Не всегда, впрочем, так свободно и без отягощения обращался и беседовал старец с посетителями. Часто он не только утомлялся, но и переутомлялся, особенно если, как нередко случалось, с утра чувствовал себя нехорошо. Так, например, писал он одному лицу: «О здоровье своем не знаю, как и сказать тебе. Писал тебе о тяготах. И я, особенно последние три недели, чувствую какую-то тяготу в теле, так что по утрам с трудом разламываюсь, чтобы взяться за обычное многоглаголание с посетителями; и потом так наглаголишься, что едва добредешь до кровати в час или более. Вот ты и суди и рассуди прю мою с человеки праведными и неправедными. На лбу ни у кого не написано, кто он таков, а говорит, что ему потолковать нужно, и не хочет знать, что мне недосужно, да и от немощи и усталости это очень натужно. Есть пословица: как ни кинь, все выходит клин. Не принимать нельзя, а всех принимать нет возможности и сил недостает»106. Преподав через силу благословение, старец направлялся к себе для отдохновения.

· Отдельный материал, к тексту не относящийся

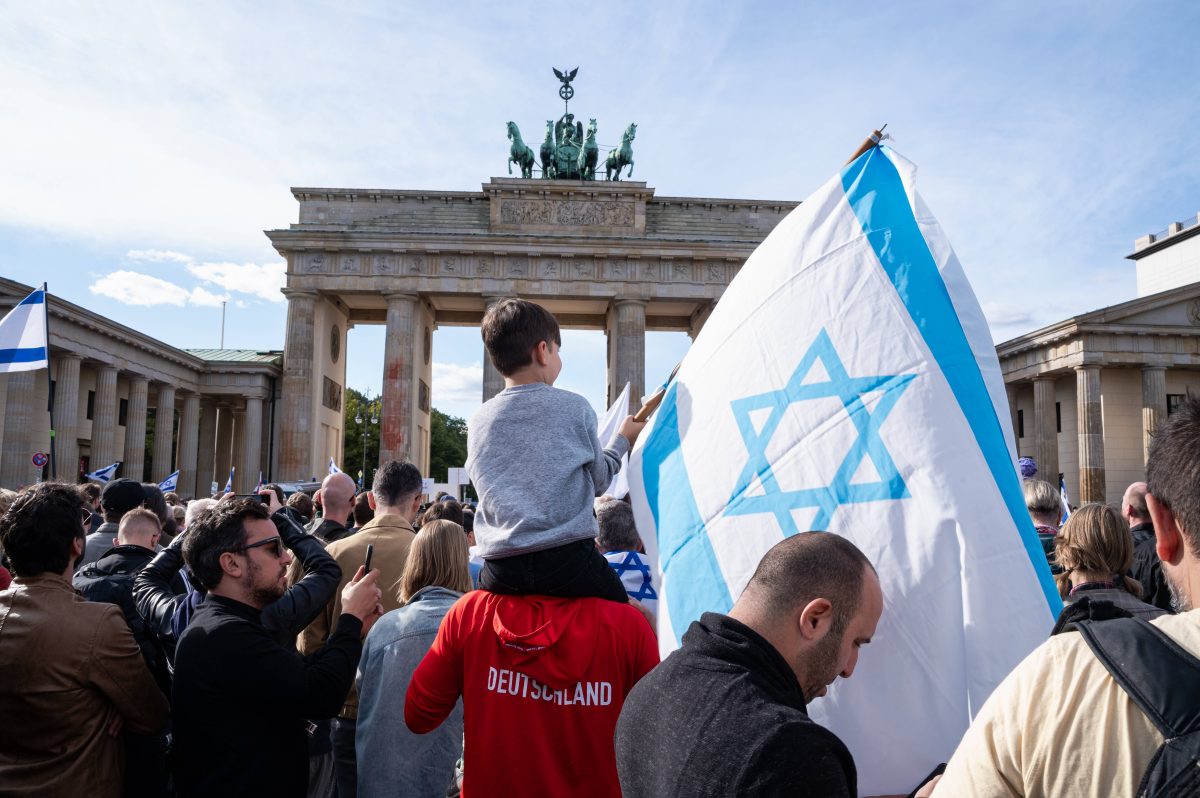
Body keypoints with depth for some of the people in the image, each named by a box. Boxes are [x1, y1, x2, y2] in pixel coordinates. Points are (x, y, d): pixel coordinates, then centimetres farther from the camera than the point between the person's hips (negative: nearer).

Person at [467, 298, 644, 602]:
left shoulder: (478, 421, 7)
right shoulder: (574, 407, -2)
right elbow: (598, 480, 9)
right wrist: (622, 441, 27)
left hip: (500, 571, 3)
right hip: (568, 560, -3)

Народ, по обычаю, толпился около него; подымался шум и суматоха; некоторые хватались за края его одежды, чтобы сказать «словечко». Старец едва выбирался из толпы, нередко оставляя в руках народа и верхнюю свою меховую ряску, которую уже после келейники приносили ему в келью. А тут еще бывали иногда самолюбицы, которые всячески домогались, чтобы старец выделял их из других, оказывал бы им особенное внимание, в противном же случае очень оскорблялись на него. Так, однажды истомленный старец с потупленным взором едва бредет среди толпы народной, а вслед его слышится чей-то голос: «Этакая злоба! Прошел и не взглянул».
105
Большей частью заставлял крепкую на ухо помещицу Елизавету Николаевну Теличееву, еще и теперь живущую на гостином дворе.